Senate panel wraps up day one of confirmation hearings for Amy Coney Barrett
WASHINGTON— The Senate Judiciary Committee wrapped up the first of four days of Supreme Court confirmation hearings for Judge Amy Coney Barrett around 2:30 p.m. on Monday.
The hearing, which was held in a mostly empty room, with some senators joining virtually because of the COVID-19 pandemic, began at 9 a.m.
Democratic and Republican members of the committee gave opening statements.
Barrett also gave her opening statement, saying in part that she believes the court should interpret the U.S. Constitution and laws “as they are written.”
Two lawmakers from Indiana, senators Todd Young and Mike Braun spoke before Barrett.

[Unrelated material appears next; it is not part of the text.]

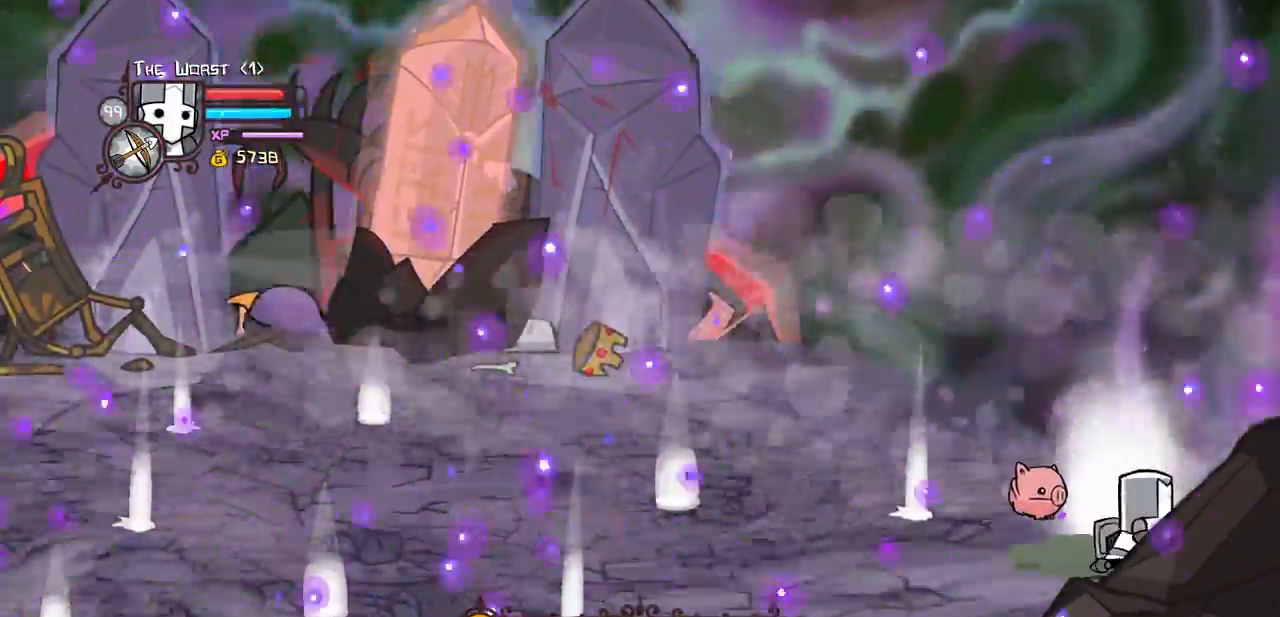
{"keys": ["magic", "right"], "events": [[17, "heavy", "up"], [67, "heavy", "down"], [483, "heavy", "up"]]}
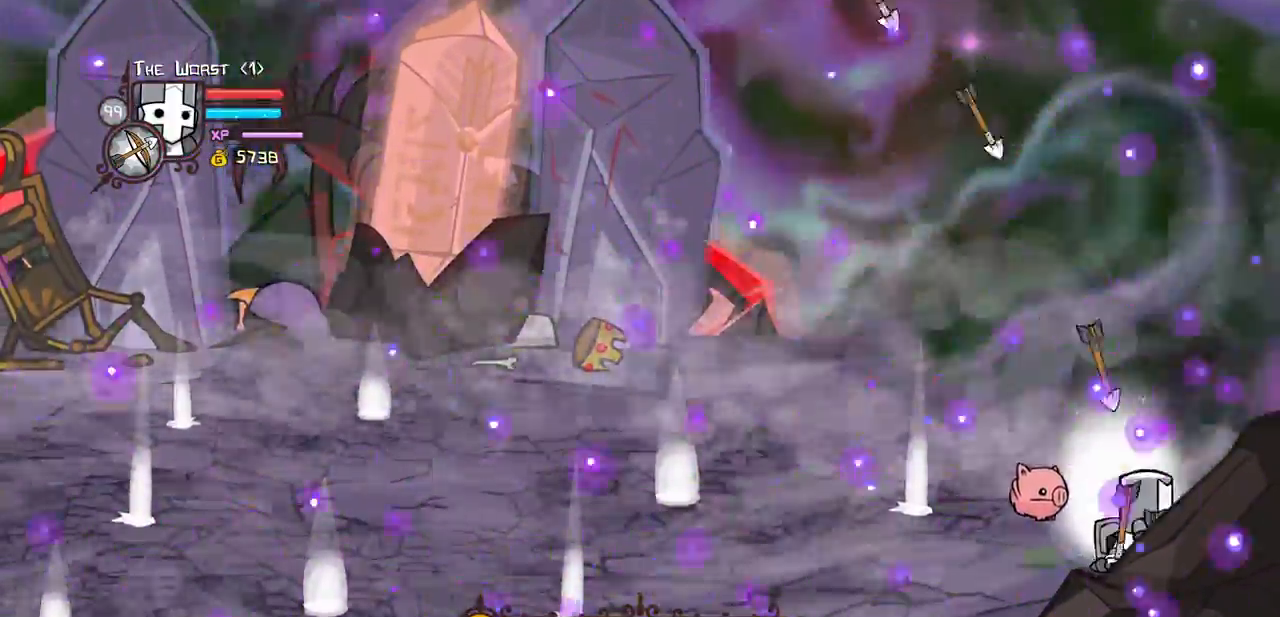
{"keys": ["magic", "right"]}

The former dean of the Notre Dame Law School who hired Barrett, Patricia O’Hara, was also scheduled to speak but due to technical difficulties, she was unable to deliver remarks.
Senate Judiciary Chairman Lindsey Graham closed the hearing by saying “we’re going to have a couple of long days ahead.”
On Tuesday, Barrett will begin answering questions posed by lawmakers.
President Donald Trump nominated Barrett to replace the late Justice Ruth Bader Ginsburg during an announcement in the White House's Rose Garden on September 26.
Trump and Republicans hope to install Barrett on the Supreme Court before Election Day on November 3.
Democrats worry that Barrett, a conservative, would vote to rule that the Affordable Care Act is unconstitutional in an upcoming case.
Barrett’s place on the court would shift the balance farther right, in favor of conservatives 6-3.
Barrett was confirmed to the federal appeals court in 2017 and previously clerked for Justice Antonin Scalia. The judge is also a professor at the University of Notre Dame’s Law School.